For years, Grace has watched the wolves in the woods behind her house. One yellow-eyed wolf – her wolf – is a haunting presence she can’t seem to live without. Meanwhile, Sam has lived two lives: In winter, the frozen woods, the protection of the pack, and the silent company of a fearless girl. In summer, a few precious months of being human — until the cold makes him shift back again. Now, Grace meets a yellow-eyed boy whose familiarity takes her breath away. It’s her wolf. It has to be. But as winter nears and the temperature drops, Sam must fight to stay human or risk losing himself, and Grace, forever.
This book was just amazing. Beautiful, and sad, just how Grace describes Sam. It was hard to put down, and when it was over, I was like, wow.
The prose was poetic. It was the reason I bought the book–it just seemed to have this higher-calibre air to it while I was reading the sample on my Kindle, in comparison with some of the other samples I read around the same time. Maggie Stiefvater definitely has a gift.
The one thing I did find confusing at times were the points of view. The story alternated between Grace and Sam, but the writing style was the same for both characters. If it weren’t for the chapter heading, I wouldn’t have known who was speaking. The back and forth between them was an effective device, however, especially at the end.
It’s not a quick pace read. It’s a story that happens over time, but just the right amount of time. Everything flows together nicely, and both the story and the character developments tie up, for the most part, at the end.
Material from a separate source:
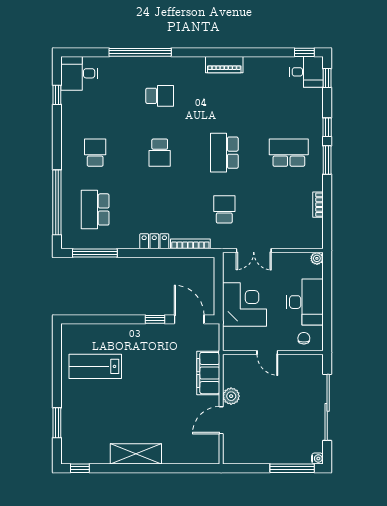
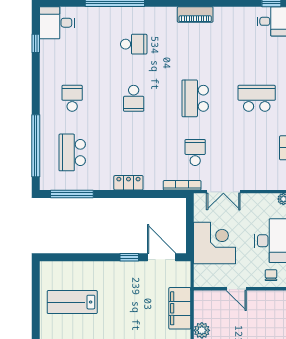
bookcase: (190, 244) -> (182, 185), moved

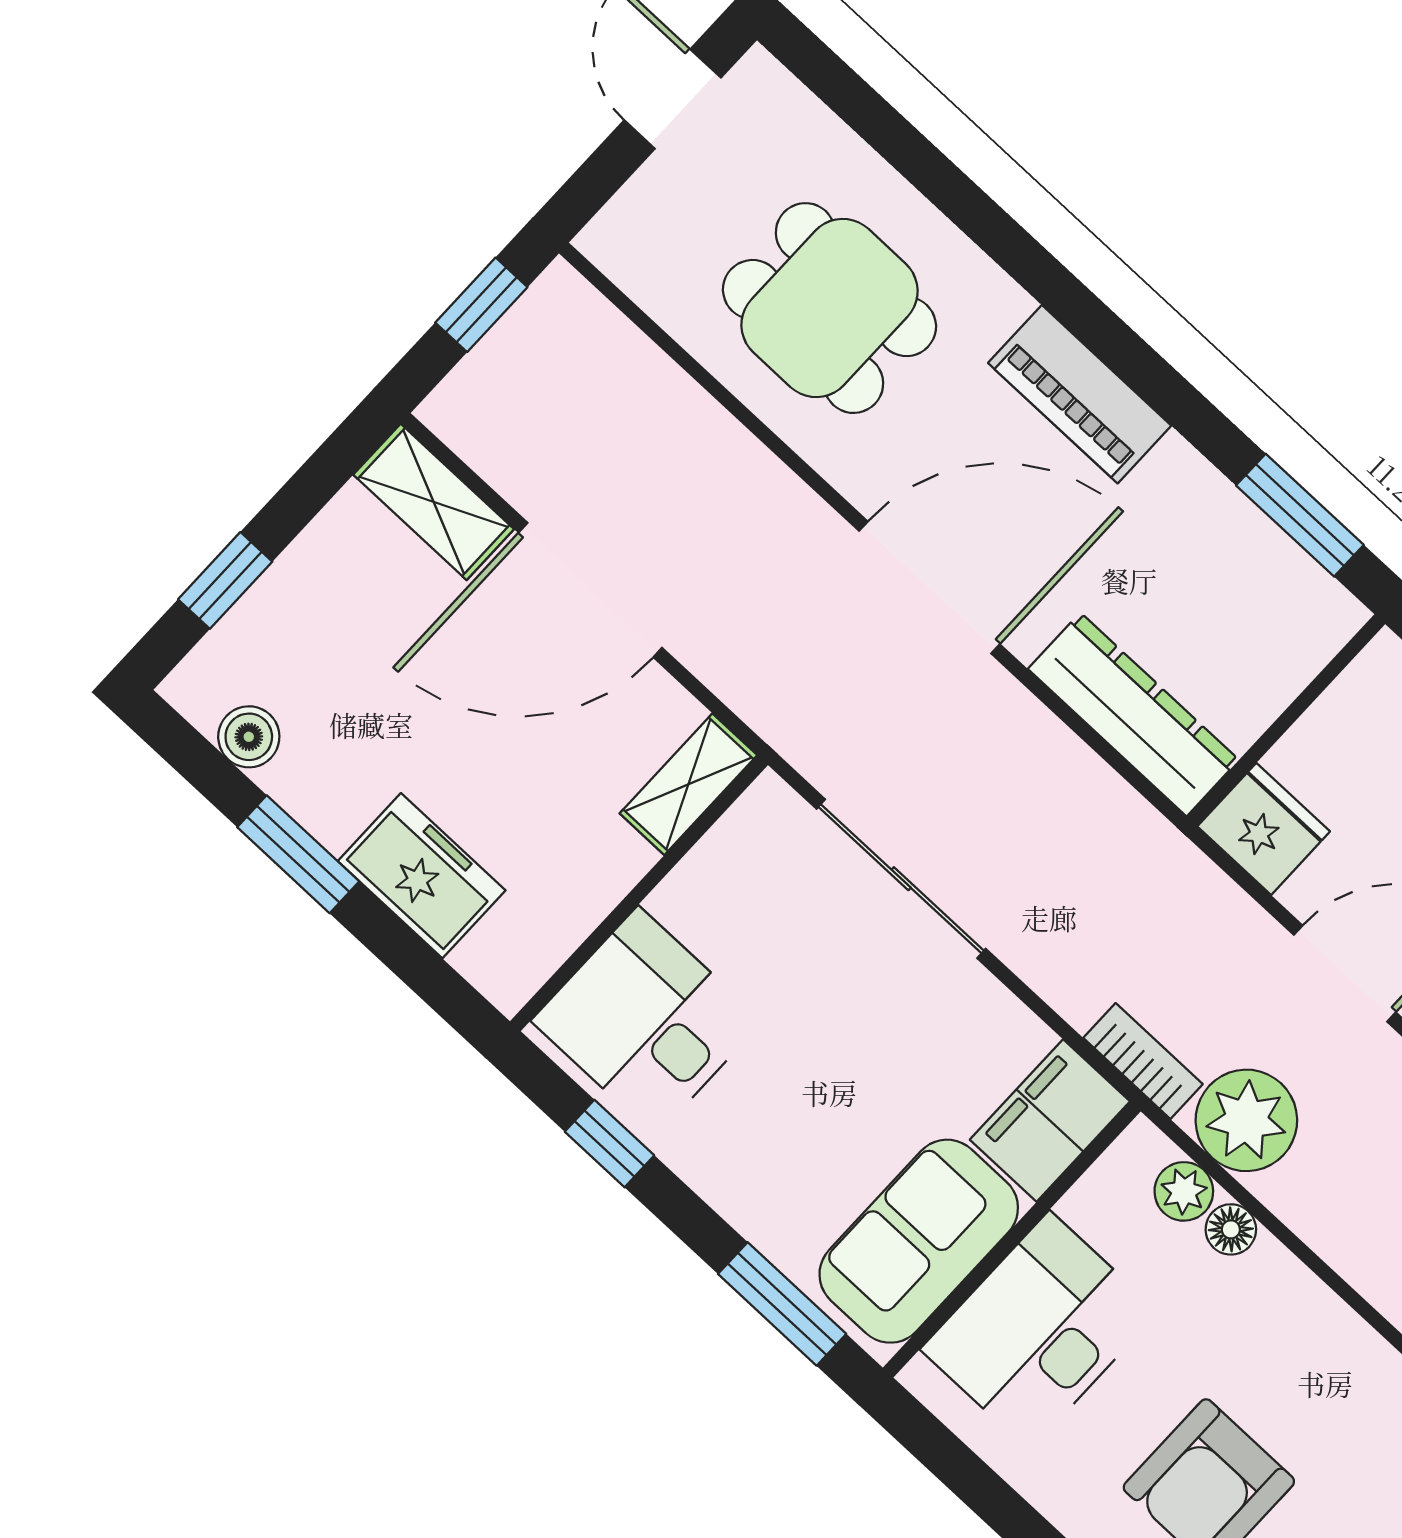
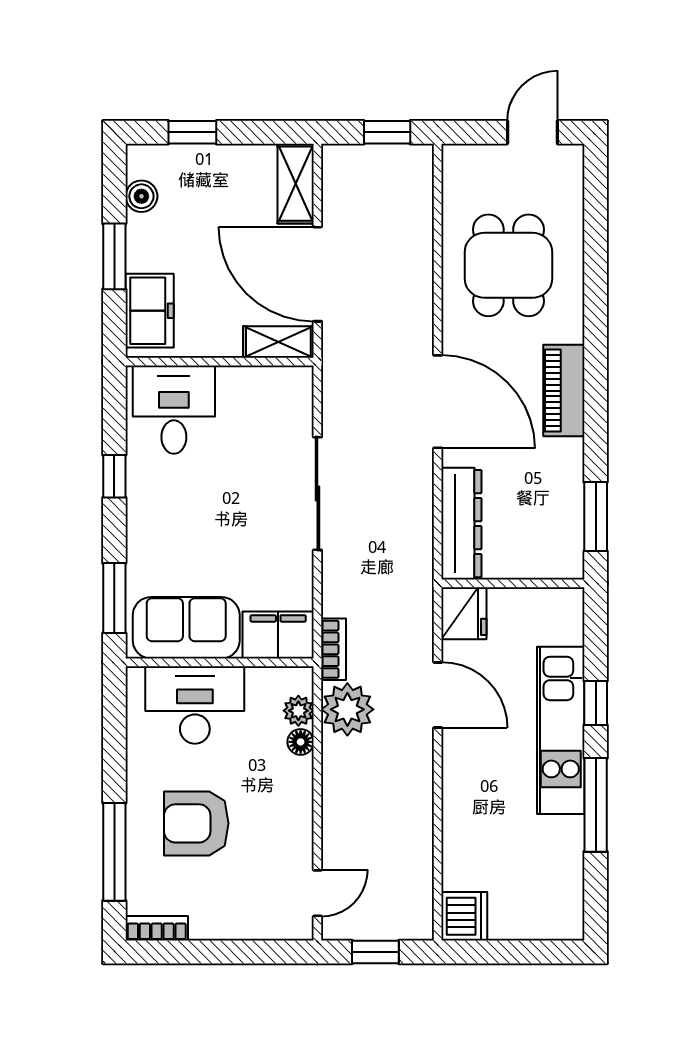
shelving: (688, 784) -> (278, 342), moved
wall: (639, 893) -> (220, 362), moved
desk: (647, 1021) -> (174, 410), moved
Nothing is forced; things happen because of the characters’ particular desires and ambitions, instead of the author imposing story upon the characters.
The love story between Sam and Grace was well-developed. At first I was worried that it might be happening to fast, but looking back at the story as a whole, it was well balanced. They have an easy way about them, and don’t have many dramatic moments where you feel the author has forced them to be at odds.
The secondary characters were fairly well showcased, each with different motivations and interests and feelings. I got the sense of each one being an individual, like I could pick one out and see that he or she had a separate story that could be told, say, in novella form. Sometimes that’s hard to get with side characters.
There was very little, if anything, that I didn’t like about this book. The great thing about Shiver is that even though there are two sequels (one of which is not yet released), it doesn’t need them. There weren’t many loose ends to tie up. I will read the next book because I want to know more about the werewolves and their backstories, and what other adventures are in store for Grace and Sam.
Shiver is available in most bookstores, and through Amazon.